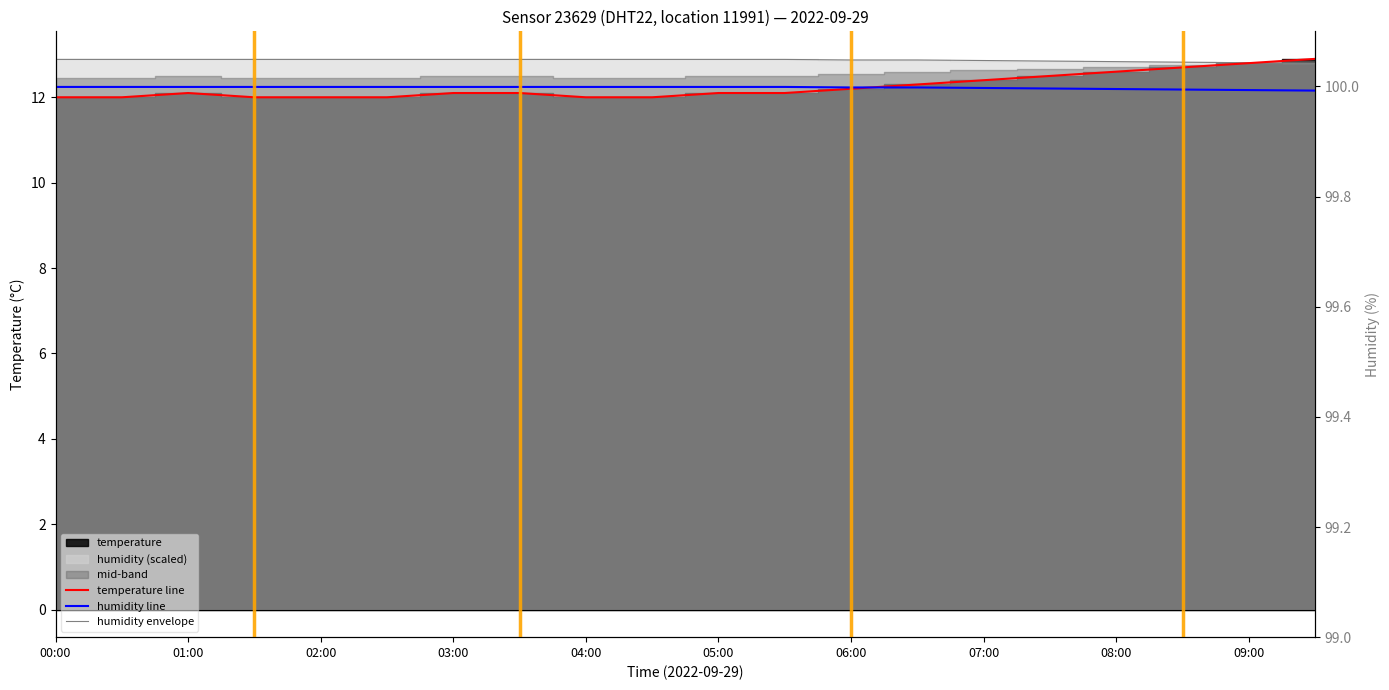

What is the difference between the temperature line values at 06:00 and 03:00?

0.1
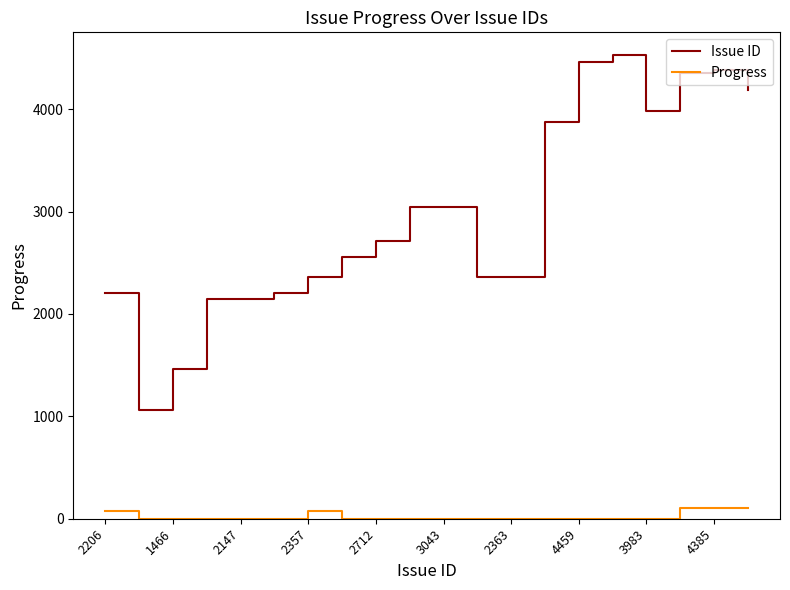

What is the greatest value displayed?

4524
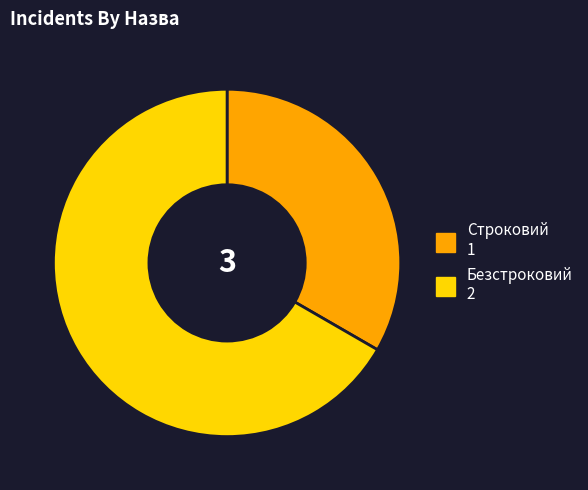

How many segments does this pie chart have?

2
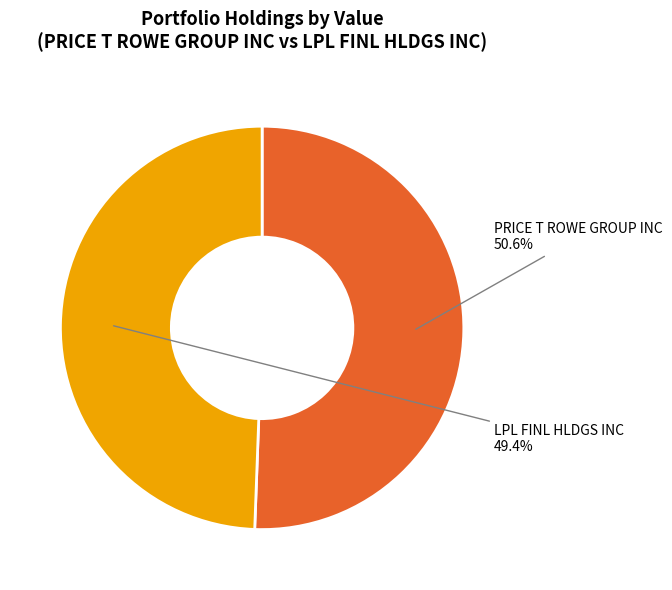

Which slice is the largest?

PRICE T ROWE GROUP INC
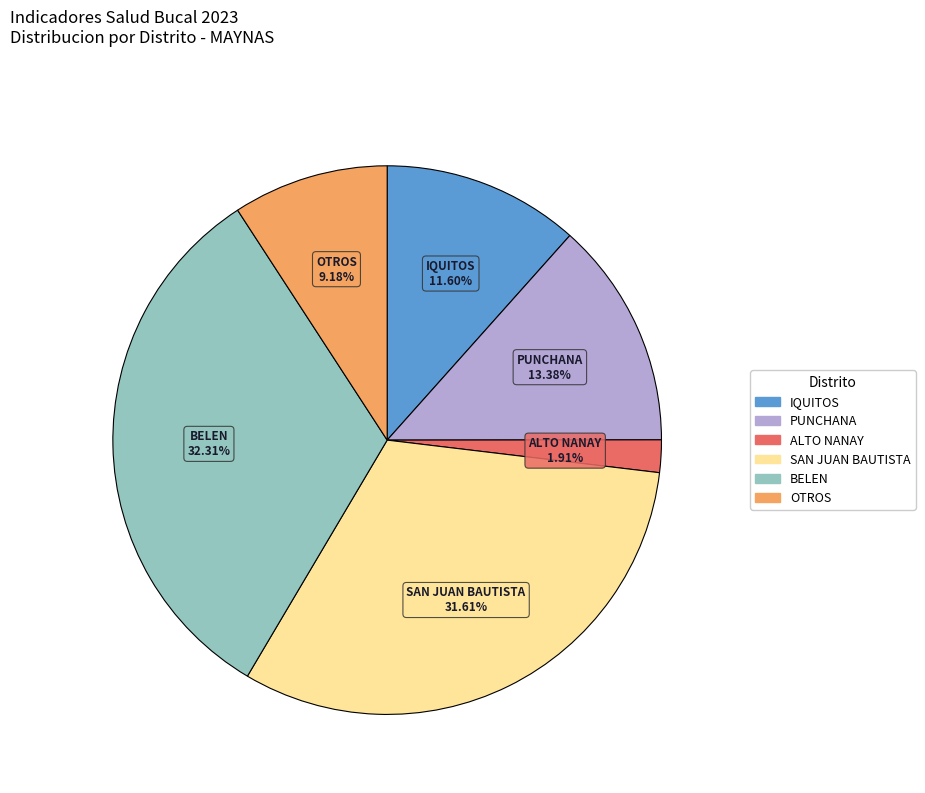

Is there a majority slice in this chart?

No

# [EXERCISE BRIEF]
Write out the text of the records above word for word, leaving out the pictures.

# [RESPONSE TO THIS TASK]
What is the difference between the temperature line values at 06:00 and 03:00?

0.1

What is the greatest value displayed?

4524

How many segments does this pie chart have?

2

Which slice is the largest?

PRICE T ROWE GROUP INC

Is there a majority slice in this chart?

No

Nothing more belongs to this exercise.